- _Aim of the task_
Drop every picture. Return the rest of the entries exactly.

- _Material provided_

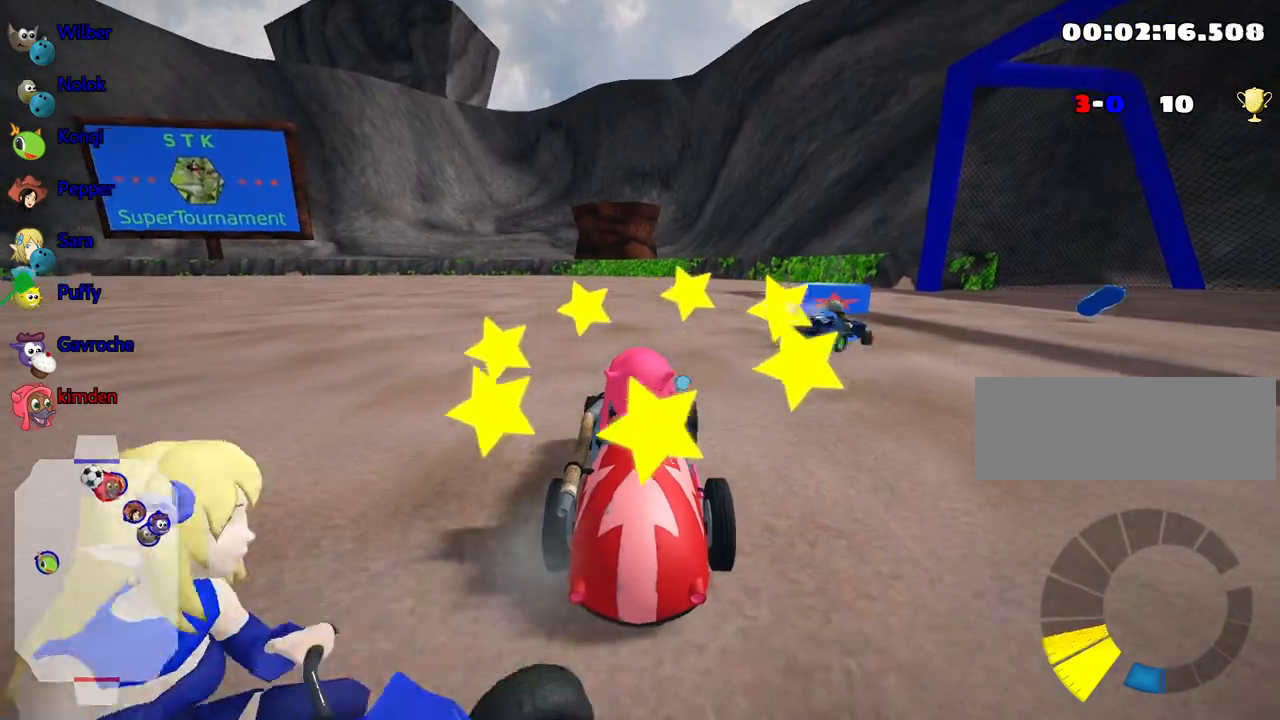
{"keys": ["right", "up"], "events": [[233, "right", "down"], [417, "right", "up"], [483, "right", "down"]]}
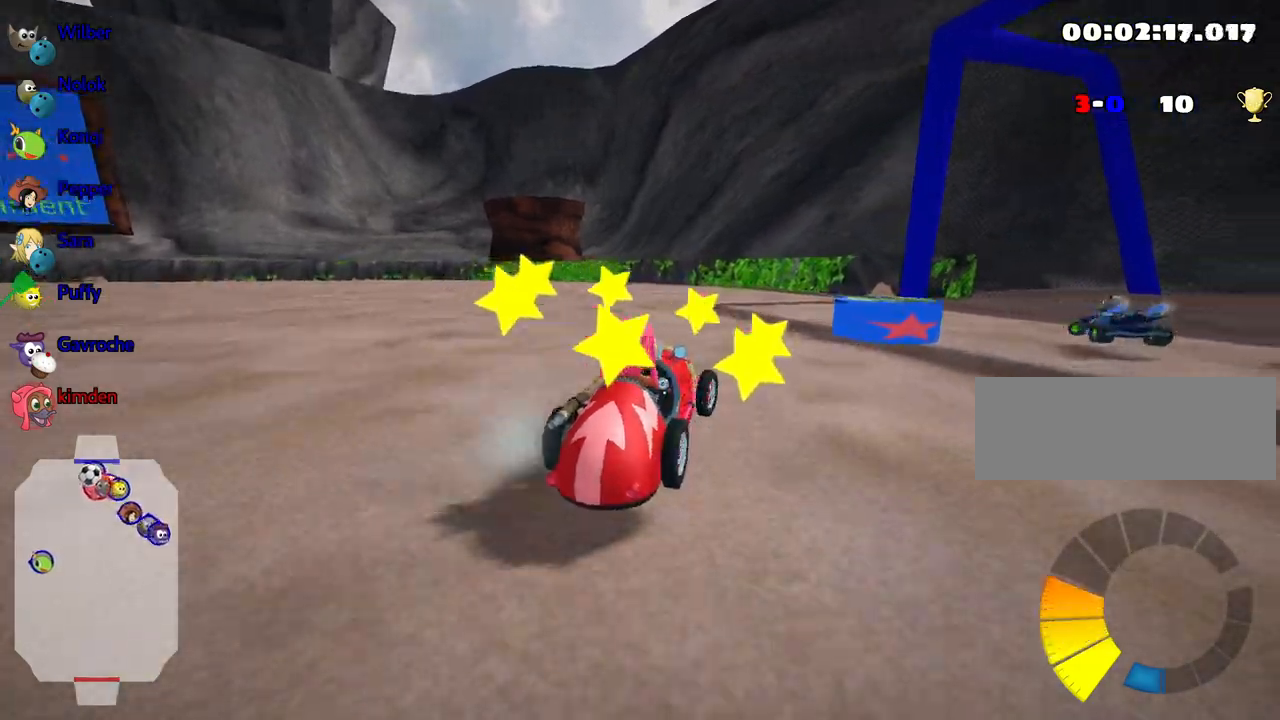
{"keys": ["down", "right"], "events": [[333, "up", "up"], [400, "down", "down"]]}
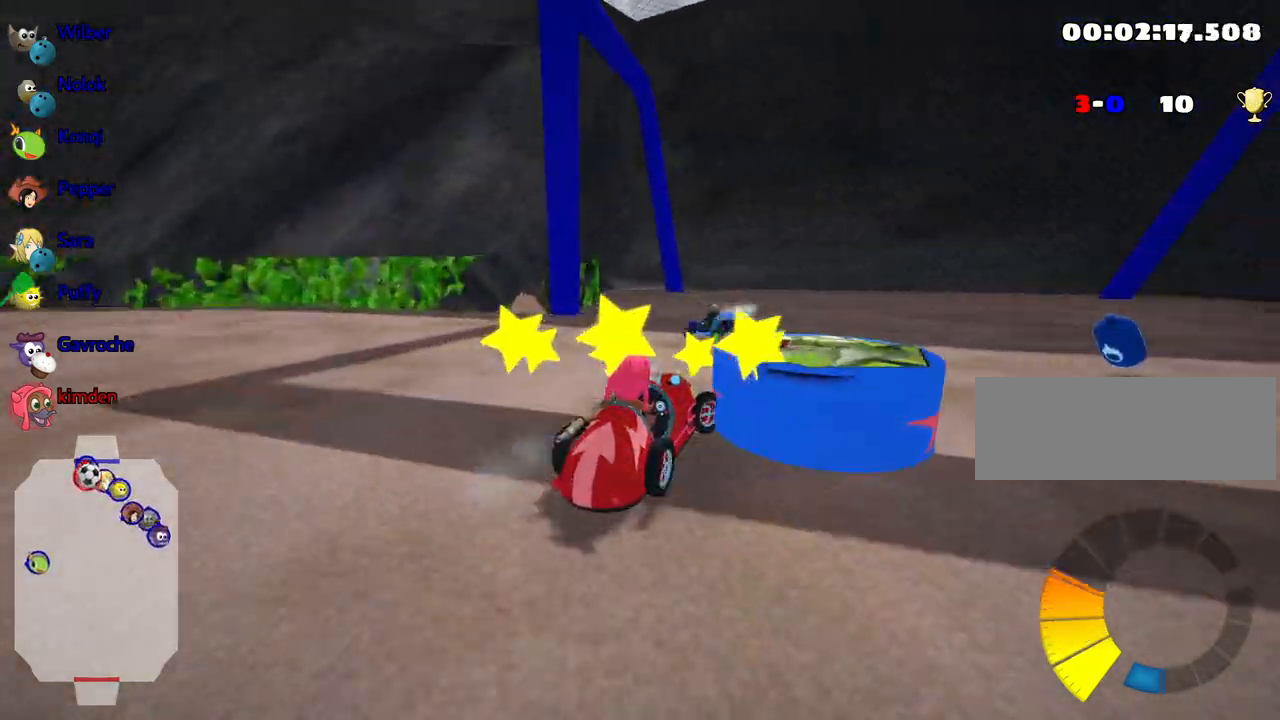
{"keys": ["down"], "events": [[100, "right", "up"]]}
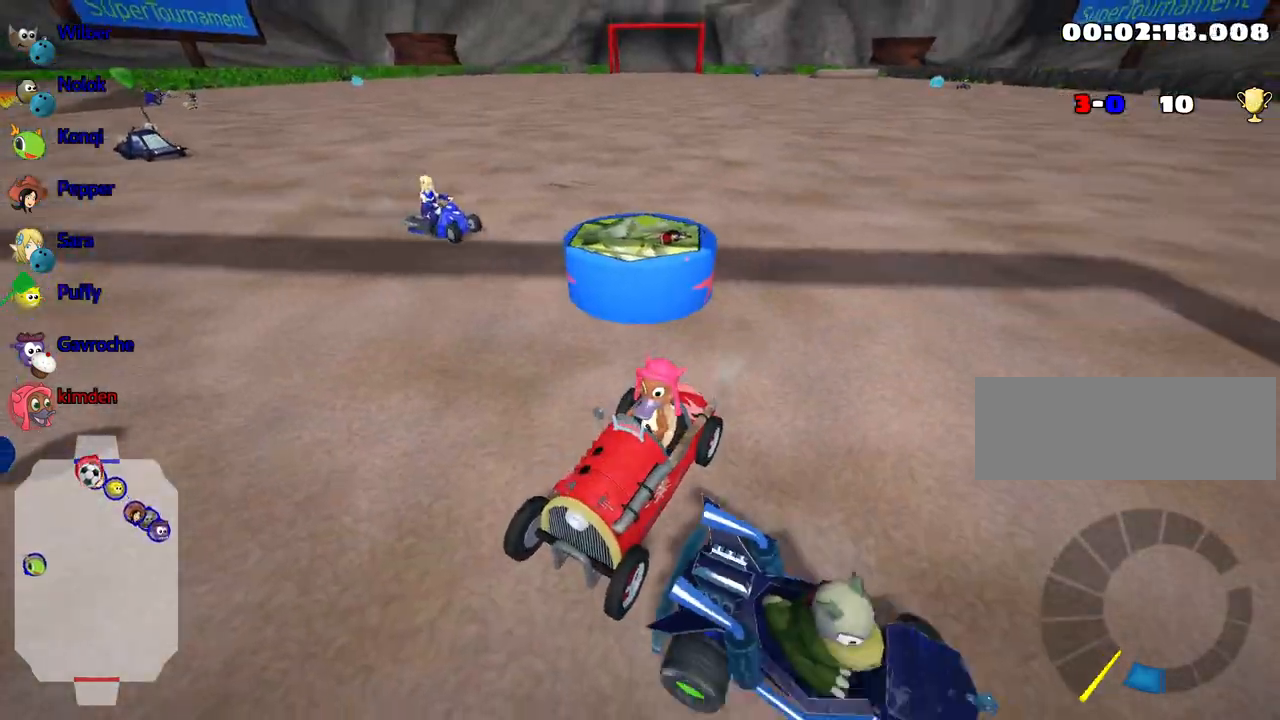
{"keys": ["down"], "events": []}
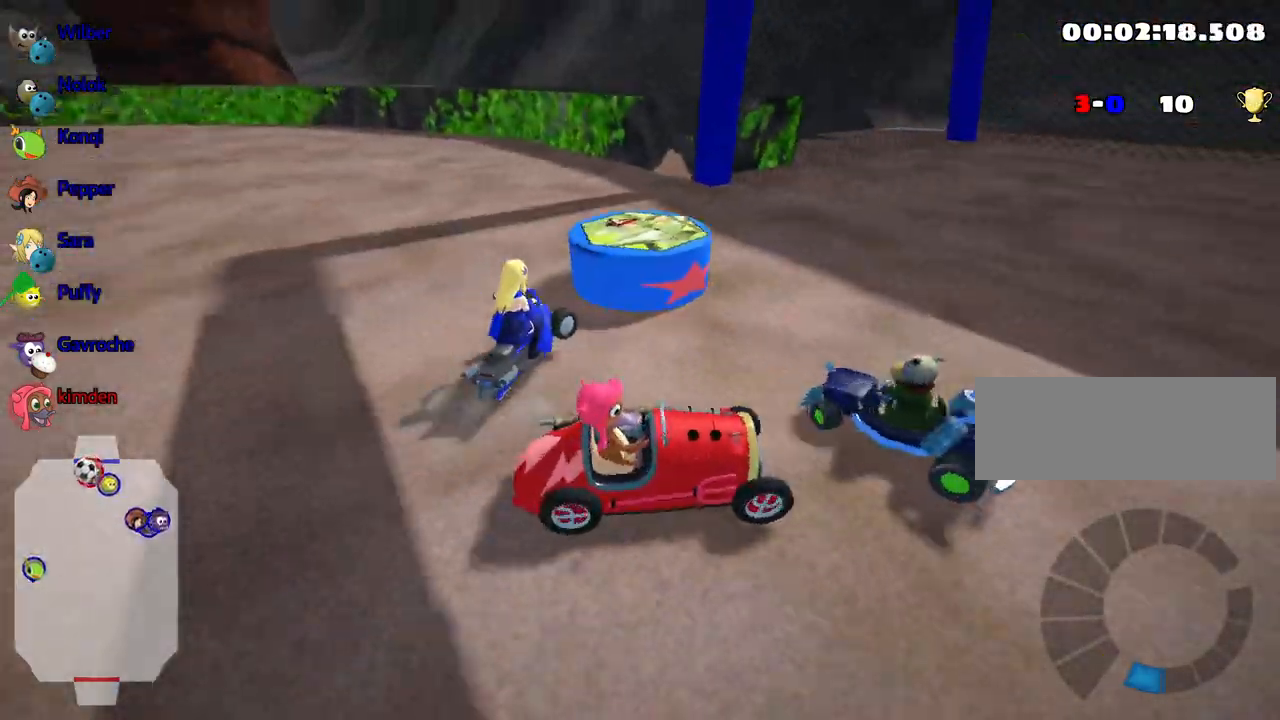
{"keys": ["down"], "events": []}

- _Answer to the problem_
{"keys": ["right", "up"], "events": [[233, "right", "down"], [417, "right", "up"], [483, "right", "down"]]}
{"keys": ["down", "right"], "events": [[333, "up", "up"], [400, "down", "down"]]}
{"keys": ["down"], "events": [[100, "right", "up"]]}
{"keys": ["down"], "events": []}
{"keys": ["down"], "events": []}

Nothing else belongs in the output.